_INSTRUCTIONS FOR THE TASK_
Without any omission, reproduce the records that follow.

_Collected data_
###

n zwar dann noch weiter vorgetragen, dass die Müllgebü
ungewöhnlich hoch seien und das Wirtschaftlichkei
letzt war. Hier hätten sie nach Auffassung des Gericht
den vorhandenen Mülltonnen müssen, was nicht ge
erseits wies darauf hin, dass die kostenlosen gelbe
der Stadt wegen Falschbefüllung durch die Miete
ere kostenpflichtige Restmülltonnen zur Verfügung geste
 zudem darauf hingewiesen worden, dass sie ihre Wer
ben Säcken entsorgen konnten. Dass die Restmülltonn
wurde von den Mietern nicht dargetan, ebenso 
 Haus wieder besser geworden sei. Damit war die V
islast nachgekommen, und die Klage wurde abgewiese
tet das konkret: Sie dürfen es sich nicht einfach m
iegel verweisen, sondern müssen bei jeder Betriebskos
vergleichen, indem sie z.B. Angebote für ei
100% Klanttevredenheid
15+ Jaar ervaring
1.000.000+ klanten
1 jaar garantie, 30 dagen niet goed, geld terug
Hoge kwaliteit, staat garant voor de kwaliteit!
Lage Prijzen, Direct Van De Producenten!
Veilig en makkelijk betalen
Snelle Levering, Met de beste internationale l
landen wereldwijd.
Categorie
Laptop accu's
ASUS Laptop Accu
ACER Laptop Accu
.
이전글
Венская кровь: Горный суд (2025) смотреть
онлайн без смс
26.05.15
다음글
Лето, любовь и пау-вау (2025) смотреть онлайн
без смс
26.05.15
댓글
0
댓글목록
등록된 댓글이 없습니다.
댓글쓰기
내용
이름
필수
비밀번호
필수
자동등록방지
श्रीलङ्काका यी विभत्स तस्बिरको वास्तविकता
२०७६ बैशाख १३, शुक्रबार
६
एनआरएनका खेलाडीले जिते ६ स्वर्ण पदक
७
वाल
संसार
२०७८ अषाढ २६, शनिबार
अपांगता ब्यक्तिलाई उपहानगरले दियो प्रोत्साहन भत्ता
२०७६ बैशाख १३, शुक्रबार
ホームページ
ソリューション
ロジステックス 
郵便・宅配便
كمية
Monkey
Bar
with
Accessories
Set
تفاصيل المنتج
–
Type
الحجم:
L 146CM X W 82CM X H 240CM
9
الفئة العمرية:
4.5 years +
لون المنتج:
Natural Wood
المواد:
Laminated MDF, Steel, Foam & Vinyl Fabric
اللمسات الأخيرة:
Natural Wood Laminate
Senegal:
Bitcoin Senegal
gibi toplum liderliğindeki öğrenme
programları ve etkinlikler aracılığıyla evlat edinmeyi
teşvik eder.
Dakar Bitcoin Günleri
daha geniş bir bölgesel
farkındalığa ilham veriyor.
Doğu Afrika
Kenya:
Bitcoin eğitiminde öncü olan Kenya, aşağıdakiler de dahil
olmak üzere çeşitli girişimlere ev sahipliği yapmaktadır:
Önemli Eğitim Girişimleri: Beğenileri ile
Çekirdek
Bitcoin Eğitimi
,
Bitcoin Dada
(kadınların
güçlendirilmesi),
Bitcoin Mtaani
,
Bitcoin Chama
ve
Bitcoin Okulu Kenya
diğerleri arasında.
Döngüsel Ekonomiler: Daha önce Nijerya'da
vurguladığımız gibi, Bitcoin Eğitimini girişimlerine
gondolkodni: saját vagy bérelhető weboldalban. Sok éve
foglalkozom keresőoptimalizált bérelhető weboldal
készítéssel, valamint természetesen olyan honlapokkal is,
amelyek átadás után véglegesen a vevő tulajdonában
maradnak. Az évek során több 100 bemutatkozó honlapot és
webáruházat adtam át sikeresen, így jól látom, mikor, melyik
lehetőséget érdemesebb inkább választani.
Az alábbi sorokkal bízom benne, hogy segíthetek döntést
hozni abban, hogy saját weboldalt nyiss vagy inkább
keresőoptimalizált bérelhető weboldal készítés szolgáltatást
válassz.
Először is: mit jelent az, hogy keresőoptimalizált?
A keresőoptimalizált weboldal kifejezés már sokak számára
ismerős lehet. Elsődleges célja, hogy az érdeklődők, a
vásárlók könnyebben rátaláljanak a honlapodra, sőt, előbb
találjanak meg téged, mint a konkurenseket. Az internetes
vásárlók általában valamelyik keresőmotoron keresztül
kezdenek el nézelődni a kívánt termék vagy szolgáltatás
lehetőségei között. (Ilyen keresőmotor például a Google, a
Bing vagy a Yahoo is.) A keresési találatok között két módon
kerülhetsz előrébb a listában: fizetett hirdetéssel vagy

###

_WRITTEN ANSWER_
n zwar dann noch weiter vorgetragen, dass die Müllgebü
ungewöhnlich hoch seien und das Wirtschaftlichkei
letzt war. Hier hätten sie nach Auffassung des Gericht
den vorhandenen Mülltonnen müssen, was nicht ge
erseits wies darauf hin, dass die kostenlosen gelbe
der Stadt wegen Falschbefüllung durch die Miete
ere kostenpflichtige Restmülltonnen zur Verfügung geste
 zudem darauf hingewiesen worden, dass sie ihre Wer
ben Säcken entsorgen konnten. Dass die Restmülltonn
wurde von den Mietern nicht dargetan, ebenso 
 Haus wieder besser geworden sei. Damit war die V
islast nachgekommen, und die Klage wurde abgewiese
tet das konkret: Sie dürfen es sich nicht einfach m
iegel verweisen, sondern müssen bei jeder Betriebskos
vergleichen, indem sie z.B. Angebote für ei
100% Klanttevredenheid
15+ Jaar ervaring
1.000.000+ klanten
1 jaar garantie, 30 dagen niet goed, geld terug
Hoge kwaliteit, staat garant voor de kwaliteit!
Lage Prijzen, Direct Van De Producenten!
Veilig en makkelijk betalen
Snelle Levering, Met de beste internationale l
landen wereldwijd.
Categorie
Laptop accu's
ASUS Laptop Accu
ACER Laptop Accu
.
이전글
Венская кровь: Горный суд (2025) смотреть
онлайн без смс
26.05.15
다음글
Лето, любовь и пау-вау (2025) смотреть онлайн
без смс
26.05.15
댓글
0
댓글목록
등록된 댓글이 없습니다.
댓글쓰기
내용
이름
필수
비밀번호
필수
자동등록방지
श्रीलङ्काका यी विभत्स तस्बिरको वास्तविकता
२०७६ बैशाख १३, शुक्रबार
६
एनआरएनका खेलाडीले जिते ६ स्वर्ण पदक
७
वाल
संसार
२०७८ अषाढ २६, शनिबार
अपांगता ब्यक्तिलाई उपहानगरले दियो प्रोत्साहन भत्ता
२०७६ बैशाख १३, शुक्रबार
ホームページ
ソリューション
ロジステックス 
郵便・宅配便
كمية
Monkey
Bar
with
Accessories
Set
تفاصيل المنتج
–
Type
الحجم:
L 146CM X W 82CM X H 240CM
9
الفئة العمرية:
4.5 years +
لون المنتج:
Natural Wood
المواد:
Laminated MDF, Steel, Foam & Vinyl Fabric
اللمسات الأخيرة:
Natural Wood Laminate
Senegal:
Bitcoin Senegal
gibi toplum liderliğindeki öğrenme
programları ve etkinlikler aracılığıyla evlat edinmeyi
teşvik eder.
Dakar Bitcoin Günleri
daha geniş bir bölgesel
farkındalığa ilham veriyor.
Doğu Afrika
Kenya:
Bitcoin eğitiminde öncü olan Kenya, aşağıdakiler de dahil
olmak üzere çeşitli girişimlere ev sahipliği yapmaktadır:
Önemli Eğitim Girişimleri: Beğenileri ile
Çekirdek
Bitcoin Eğitimi
,
Bitcoin Dada
(kadınların
güçlendirilmesi),
Bitcoin Mtaani
,
Bitcoin Chama
ve
Bitcoin Okulu Kenya
diğerleri arasında.
Döngüsel Ekonomiler: Daha önce Nijerya'da
vurguladığımız gibi, Bitcoin Eğitimini girişimlerine
gondolkodni: saját vagy bérelhető weboldalban. Sok éve
foglalkozom keresőoptimalizált bérelhető weboldal
készítéssel, valamint természetesen olyan honlapokkal is,
amelyek átadás után véglegesen a vevő tulajdonában
maradnak. Az évek során több 100 bemutatkozó honlapot és
webáruházat adtam át sikeresen, így jól látom, mikor, melyik
lehetőséget érdemesebb inkább választani.
Az alábbi sorokkal bízom benne, hogy segíthetek döntést
hozni abban, hogy saját weboldalt nyiss vagy inkább
keresőoptimalizált bérelhető weboldal készítés szolgáltatást
válassz.
Először is: mit jelent az, hogy keresőoptimalizált?
A keresőoptimalizált weboldal kifejezés már sokak számára
ismerős lehet. Elsődleges célja, hogy az érdeklődők, a
vásárlók könnyebben rátaláljanak a honlapodra, sőt, előbb
találjanak meg téged, mint a konkurenseket. Az internetes
vásárlók általában valamelyik keresőmotoron keresztül
kezdenek el nézelődni a kívánt termék vagy szolgáltatás
lehetőségei között. (Ilyen keresőmotor például a Google, a
Bing vagy a Yahoo is.) A keresési találatok között két módon
kerülhetsz előrébb a listában: fizetett hirdetéssel vagy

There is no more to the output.